*** Opening The data ***
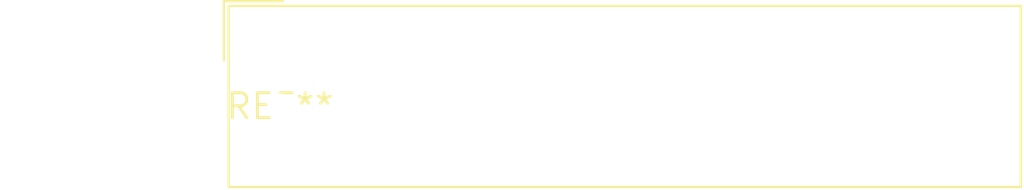
<source format=kicad_pcb>
(kicad_pcb (version 20240108) (generator pcbnew)

  (general
    (thickness 1.6)
  )

  (paper "A4")
  (layers
    (0 "F.Cu" signal)
    (31 "B.Cu" signal)
    (32 "B.Adhes" user "B.Adhesive")
    (33 "F.Adhes" user "F.Adhesive")
    (34 "B.Paste" user)
    (35 "F.Paste" user)
    (36 "B.SilkS" user "B.Silkscreen")
    (37 "F.SilkS" user "F.Silkscreen")
    (38 "B.Mask" user)
    (39 "F.Mask" user)
    (40 "Dwgs.User" user "User.Drawings")
    (41 "Cmts.User" user "User.Comments")
    (42 "Eco1.User" user "User.Eco1")
    (43 "Eco2.User" user "User.Eco2")
    (44 "Edge.Cuts" user)
    (45 "Margin" user)
    (46 "B.CrtYd" user "B.Courtyard")
    (47 "F.CrtYd" user "F.Courtyard")
    (48 "B.Fab" user)
    (49 "F.Fab" user)
    (50 "User.1" user)
    (51 "User.2" user)
    (52 "User.3" user)
    (53 "User.4" user)
    (54 "User.5" user)
    (55 "User.6" user)
    (56 "User.7" user)
    (57 "User.8" user)
    (58 "User.9" user)
  )

  (setup
    (pad_to_mask_clearance 0)
    (pcbplotparams
      (layerselection 0x00010fc_ffffffff)
      (plot_on_all_layers_selection 0x0000000_00000000)
      (disableapertmacros false)
      (usegerberextensions false)
      (usegerberattributes false)
      (usegerberadvancedattributes false)
      (creategerberjobfile false)
      (dashed_line_dash_ratio 12.000000)
      (dashed_line_gap_ratio 3.000000)
      (svgprecision 4)
      (plotframeref false)
      (viasonmask false)
      (mode 1)
      (useauxorigin false)
      (hpglpennumber 1)
      (hpglpenspeed 20)
      (hpglpendiameter 15.000000)
      (dxfpolygonmode false)
      (dxfimperialunits false)
      (dxfusepcbnewfont false)
      (psnegative false)
      (psa4output false)
      (plotreference false)
      (plotvalue false)
      (plotinvisibletext false)
      (sketchpadsonfab false)
      (subtractmaskfromsilk false)
      (outputformat 1)
      (mirror false)
      (drillshape 1)
      (scaleselection 1)
      (outputdirectory "")
    )
  )

  (net 0 "")

  (footprint "Altech_AK100_1x08_P5.00mm" (layer "F.Cu") (at 0 0))

)

</source>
*** Closing The data ***
From the entries, report every line in which the string "Silkscreen" occurs.

◆ Written answer:
    (36 "B.SilkS" user "B.Silkscreen")
    (37 "F.SilkS" user "F.Silkscreen")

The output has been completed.